Want to start a club? Supreme Court says go for it


Ethan Hayes

The core of Westside Community Schools v Mergens is one of complexity, conflict and comprehensive. The case is not that far off in recent history, and impacts all us as students.
The landmark ruling in Westside Community Schools v Mergens (1990) effects all students today and its impact presents itself in RBHS’ own clubs and activities.
Young Republicans, Young Democrats, FCA, Muslim Student Union and The Light Bible Club are all protected under the ruling of this case. Any students interested in starting a club that facilitates political, philosophical, and/or religious speech cannot be denied their petition under the reason for which they start. Of course they must have teacher monitor the activity and 50 student signatures on the petition.
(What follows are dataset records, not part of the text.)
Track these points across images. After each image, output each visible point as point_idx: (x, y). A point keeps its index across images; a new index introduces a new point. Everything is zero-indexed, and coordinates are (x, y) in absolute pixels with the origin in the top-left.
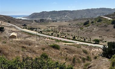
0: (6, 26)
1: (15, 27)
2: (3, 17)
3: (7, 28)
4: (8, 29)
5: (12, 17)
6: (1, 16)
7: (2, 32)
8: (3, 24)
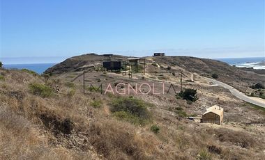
0: (205, 88)
1: (227, 91)
2: (201, 62)
3: (205, 93)
4: (209, 95)
5: (225, 64)
6: (197, 62)
7: (190, 104)
8: (198, 82)
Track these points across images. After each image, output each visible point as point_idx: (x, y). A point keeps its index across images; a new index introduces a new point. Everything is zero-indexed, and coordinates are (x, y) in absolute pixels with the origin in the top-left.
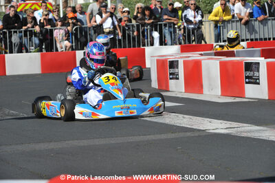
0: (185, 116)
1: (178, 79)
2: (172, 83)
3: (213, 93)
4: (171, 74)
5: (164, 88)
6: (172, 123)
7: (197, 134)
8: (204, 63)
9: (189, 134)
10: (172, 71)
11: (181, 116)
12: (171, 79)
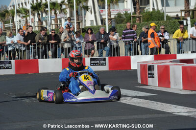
0: (159, 103)
1: (154, 77)
2: (150, 80)
3: (177, 87)
4: (149, 74)
5: (145, 83)
6: (150, 107)
7: (167, 115)
8: (171, 67)
9: (161, 115)
10: (150, 72)
11: (155, 102)
12: (149, 77)
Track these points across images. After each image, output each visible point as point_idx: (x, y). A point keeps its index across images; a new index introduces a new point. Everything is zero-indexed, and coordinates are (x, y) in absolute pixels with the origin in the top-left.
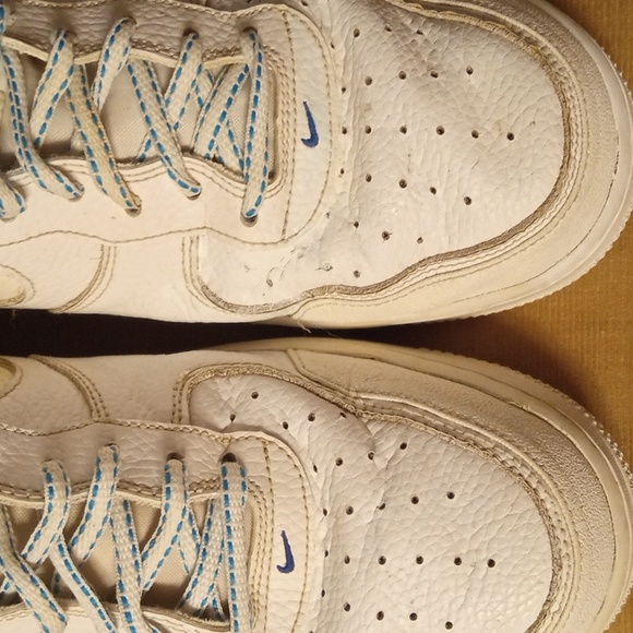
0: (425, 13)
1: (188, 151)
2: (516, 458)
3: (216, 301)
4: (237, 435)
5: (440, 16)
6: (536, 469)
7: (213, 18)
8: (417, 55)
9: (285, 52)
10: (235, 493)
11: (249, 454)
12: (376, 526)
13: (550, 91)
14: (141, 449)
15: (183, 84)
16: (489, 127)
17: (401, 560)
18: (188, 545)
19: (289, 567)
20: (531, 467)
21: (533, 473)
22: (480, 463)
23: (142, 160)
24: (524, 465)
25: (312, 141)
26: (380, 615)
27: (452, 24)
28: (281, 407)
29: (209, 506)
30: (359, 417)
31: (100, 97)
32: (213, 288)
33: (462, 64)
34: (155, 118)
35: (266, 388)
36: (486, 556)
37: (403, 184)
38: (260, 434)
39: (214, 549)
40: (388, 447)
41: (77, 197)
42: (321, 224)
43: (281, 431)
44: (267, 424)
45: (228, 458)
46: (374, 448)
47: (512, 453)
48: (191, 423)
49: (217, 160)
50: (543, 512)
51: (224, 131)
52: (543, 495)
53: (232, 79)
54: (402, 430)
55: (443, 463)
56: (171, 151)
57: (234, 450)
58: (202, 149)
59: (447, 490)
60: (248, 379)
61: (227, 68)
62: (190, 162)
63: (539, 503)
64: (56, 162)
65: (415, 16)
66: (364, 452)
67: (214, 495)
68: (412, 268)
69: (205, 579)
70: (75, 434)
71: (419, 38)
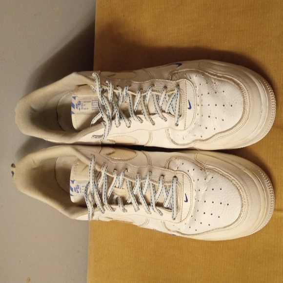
0: (217, 78)
1: (164, 111)
2: (236, 183)
3: (174, 143)
4: (178, 172)
5: (220, 79)
6: (240, 185)
7: (171, 83)
8: (213, 88)
9: (184, 90)
10: (175, 184)
11: (179, 176)
12: (205, 194)
13: (240, 95)
14: (157, 173)
15: (162, 98)
16: (227, 104)
17: (209, 202)
18: (165, 194)
19: (187, 201)
20: (239, 185)
21: (239, 186)
22: (228, 183)
23: (155, 114)
24: (238, 184)
25: (190, 108)
26: (204, 213)
27: (222, 81)
28: (188, 167)
29: (170, 186)
30: (205, 170)
31: (147, 102)
32: (174, 140)
33: (222, 90)
34: (157, 105)
35: (185, 162)
36: (227, 203)
37: (209, 117)
38: (182, 172)
39: (170, 195)
40: (209, 178)
41: (142, 122)
42: (193, 126)
43: (187, 172)
44: (184, 171)
45: (175, 177)
46: (206, 178)
47: (236, 181)
48: (168, 169)
49: (170, 113)
50: (240, 195)
51: (171, 107)
52: (240, 191)
53: (173, 96)
54: (213, 174)
55: (221, 182)
56: (159, 112)
57: (176, 175)
58: (166, 111)
59: (220, 188)
60: (182, 160)
61: (172, 94)
62: (164, 114)
63: (240, 193)
64: (138, 116)
65: (215, 79)
66: (204, 178)
67: (170, 184)
68: (214, 135)
69: (168, 201)
70: (144, 169)
71: (215, 85)
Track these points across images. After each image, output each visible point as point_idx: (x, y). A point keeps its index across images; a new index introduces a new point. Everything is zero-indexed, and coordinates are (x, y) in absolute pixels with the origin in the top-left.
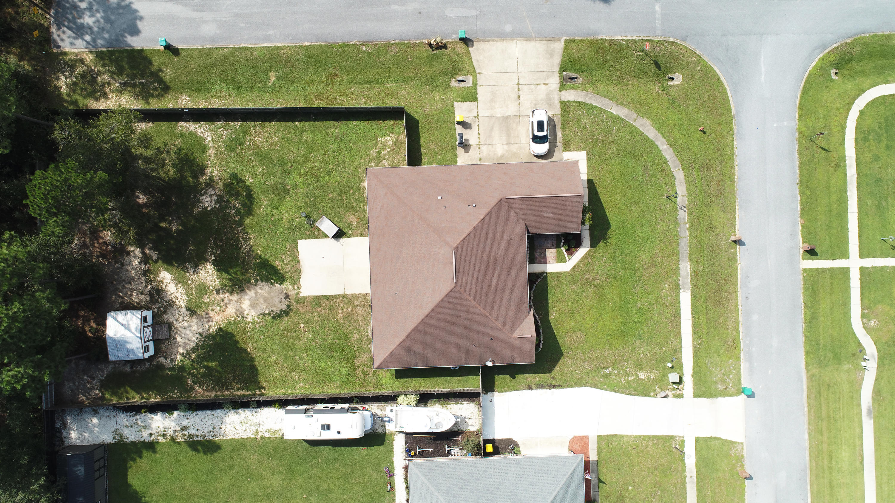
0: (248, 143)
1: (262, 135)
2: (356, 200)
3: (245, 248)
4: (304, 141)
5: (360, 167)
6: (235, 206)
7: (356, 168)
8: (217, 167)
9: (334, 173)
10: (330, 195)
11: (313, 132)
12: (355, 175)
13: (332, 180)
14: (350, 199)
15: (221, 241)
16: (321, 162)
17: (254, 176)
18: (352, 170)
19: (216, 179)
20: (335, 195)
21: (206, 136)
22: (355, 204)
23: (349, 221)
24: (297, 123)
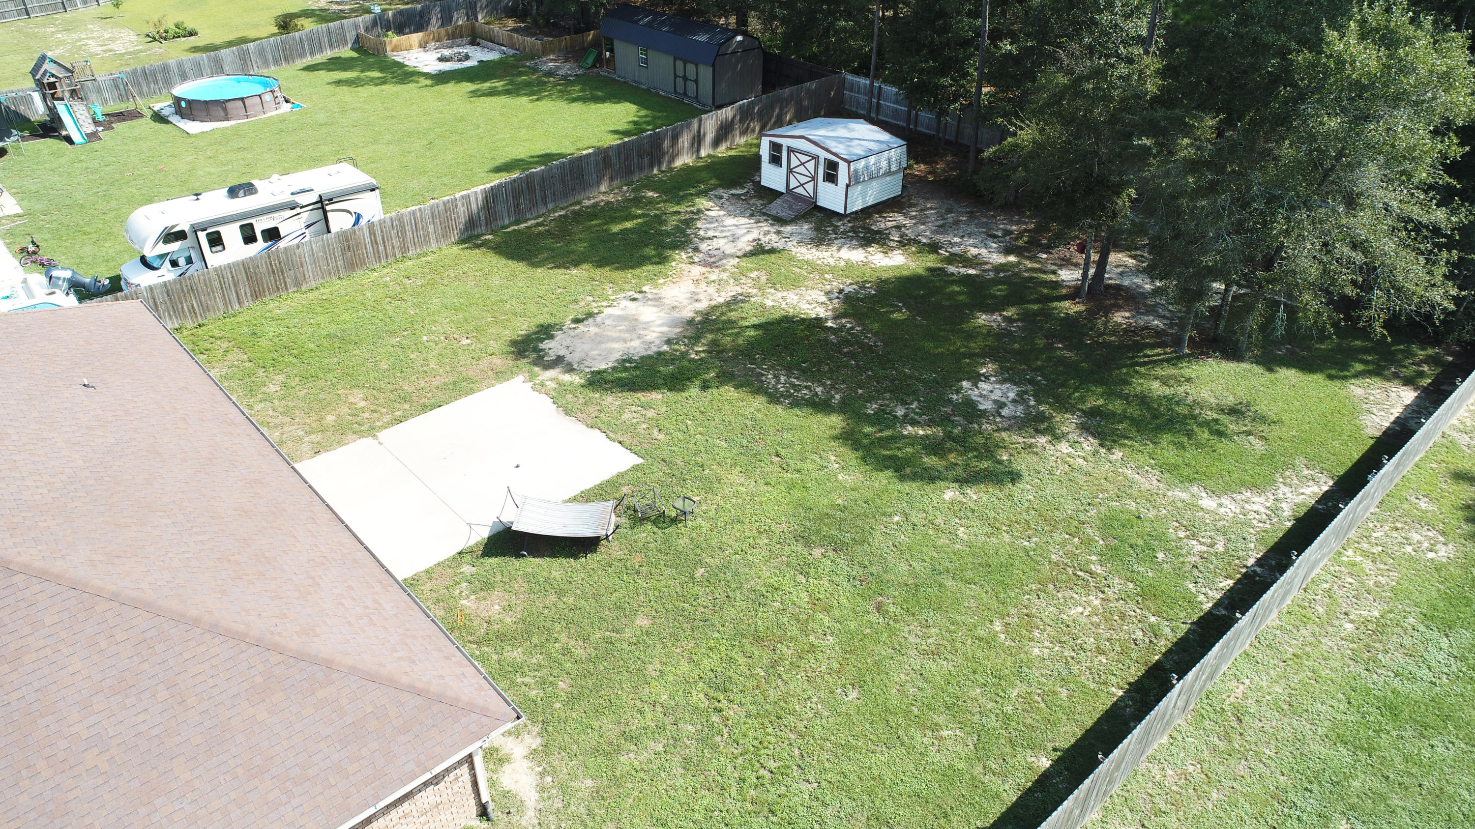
0: (1097, 569)
1: (1098, 626)
2: (518, 669)
3: (776, 377)
4: (941, 720)
5: (597, 794)
6: (914, 423)
7: (617, 782)
8: (1081, 461)
9: (699, 698)
10: (642, 622)
11: (948, 775)
12: (596, 751)
13: (685, 666)
14: (549, 656)
15: (852, 355)
16: (785, 697)
17: (956, 509)
18: (629, 759)
19: (1042, 440)
20: (628, 633)
21: (1223, 501)
22: (516, 654)
23: (496, 594)
24: (1045, 763)
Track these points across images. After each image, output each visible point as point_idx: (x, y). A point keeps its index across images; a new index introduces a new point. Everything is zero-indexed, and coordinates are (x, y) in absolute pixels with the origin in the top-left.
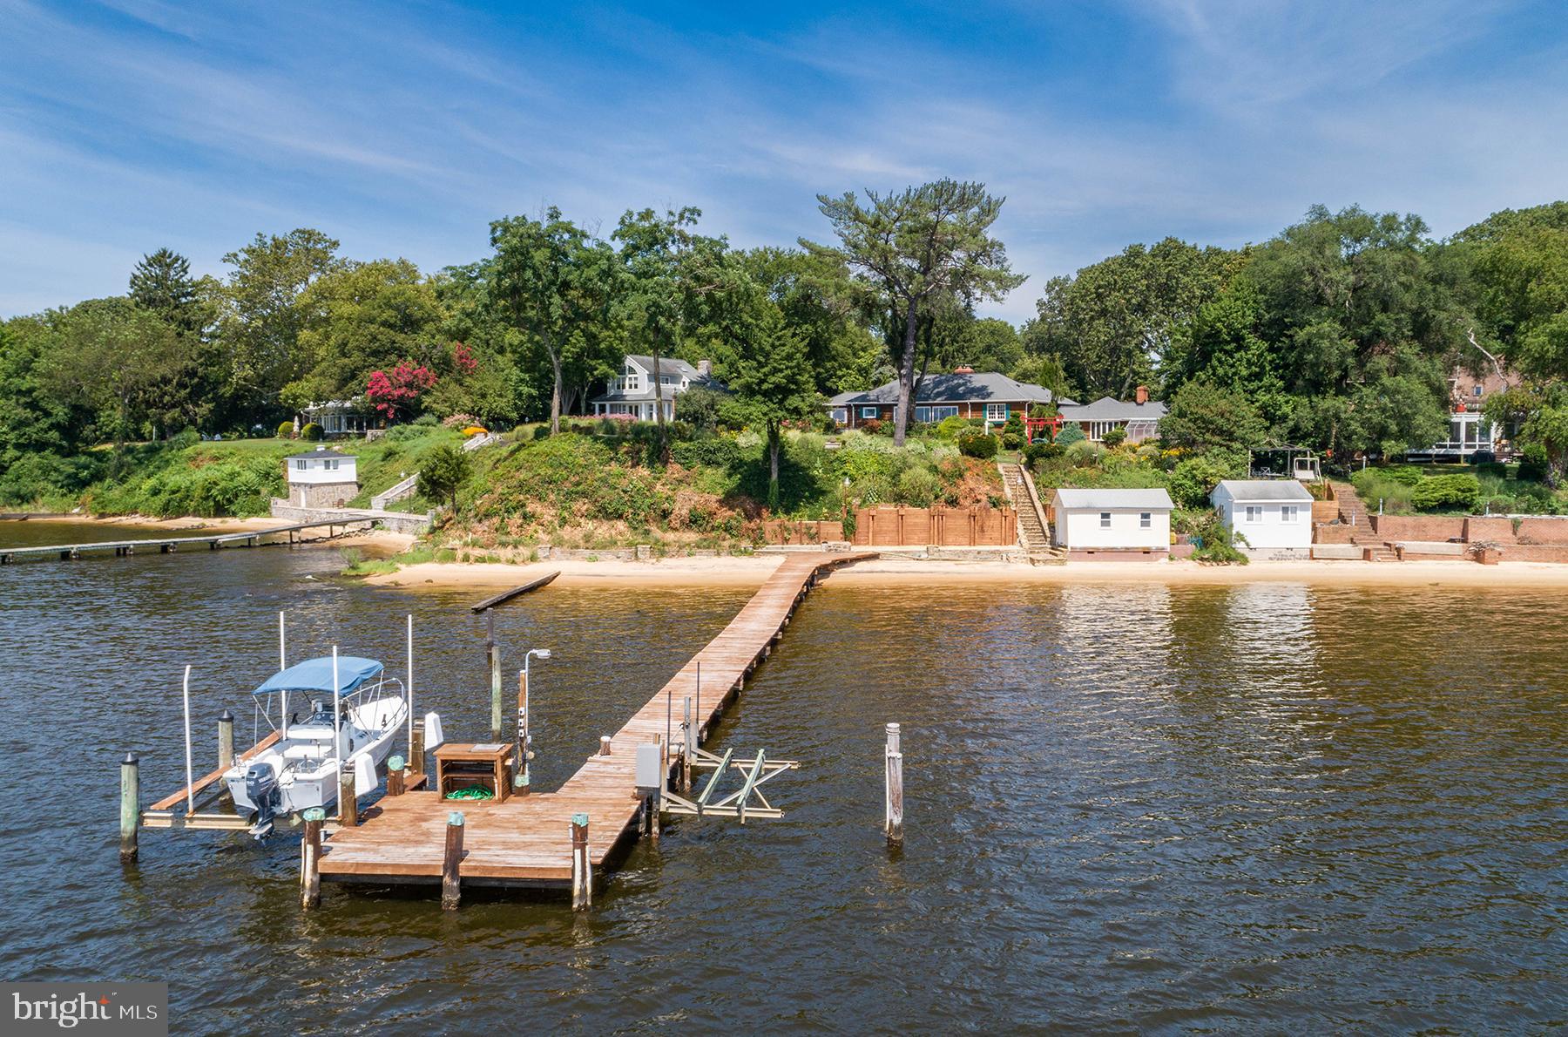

This is not to say that RBHS administration would deny the existence of these clubs, but rather the ruling asserts protections for students and their clubs against would-be restrictive and unlawful tenants.
Facts of case better help to contextualize such a complicated ruling. It begins with Bridget C. Mergens’ petition to start a Christian club at Westside High School, in 1989. Her request was denied by the administration of the school which cited the Establishment clause of the constitution as their reason for refusal.
The school board of the district later affirmed the schools refusal to allow the creation of Mergens Christian club while also citing the Establishment clause as their reasoning. Mergens, along with several other students, sued the school, arguing that the Board of Education had violated the Equal Access Act, which explicitly mandated that federally funded schools offer equal access to students wishing to express “religious, political, or other content’ ideas.
The district court sided with the school board; however, later in US Court of Appeals, the ruling sided with the student group. The Supreme Court then granted certiorari .
In 1990,under review of the case, the Supreme Court concluded that since Westside schools offered non curricular clubs, such as Subsurfers a club for students interested in aquatics, the school board’s denial of Mergens’ petition to create a Christian club at school was in violation of the Equal Access Act by citing the clubs content as reason for refusal. Mergens’ Christian club and others fall under the umbrella of  non curricular clubs. In order to be considered non curricular student participation of the club must not mandated by a class offered at the school, it’s content can’t relate to Westside curriculum, and it cannot offer academic credit in any school course.
A club’s status as non curricular depends on whether or not it relates to a school’s courses. Debate, for instance, is a curriculum-based club as it is offered alongside the course Debate 1 at RB and participation in the club can offer students extra credit in the course. The Supreme Court added that The Equal Access act affirmed the Constitution by prohibiting discrimination on the basis of speech content.
In a 8-1 majority decision, the Supreme Court ruled in favor of the students, meaning that the Equal Access Act protected the creation of Mergens’ Christian club regardless of the religious content that is discussed.
Certainly the subject of student rights has generated controversy in the form of lawsuits that have reached the highest levels of the judicial system such as  Tinker v. Des Moines Independent Community School District case which in a 7-2 majority ruling, affirmed student free speech and was not cancelled out when on school property except if it was found to cause a disturbance. The later Morse v. Frederick case which both affirmed and narrowed the scope of student speech, represented the ‘disturbance’ earlier Tinker v Des Moines case talked about when it ruled in a 5-4 ruling that schools are permitted to prohibit speech that advocates for the use of illegal drug use.
Junior Zachary Tips views the issue as a loaded question understanding both sides of the case.
“People should be free to say what they want as long as it’s not directly causing harm. I don’t think the content of what Frederick said was wrong but actively causing a disturbance in school shouldn’t be tolerated,” Tips said.“Again, it’s all about context. They’re not promoting any belief system so they aren’t violating the constitution. Allowing a student group to use school facilities is not the same thing as sponsoring that group.”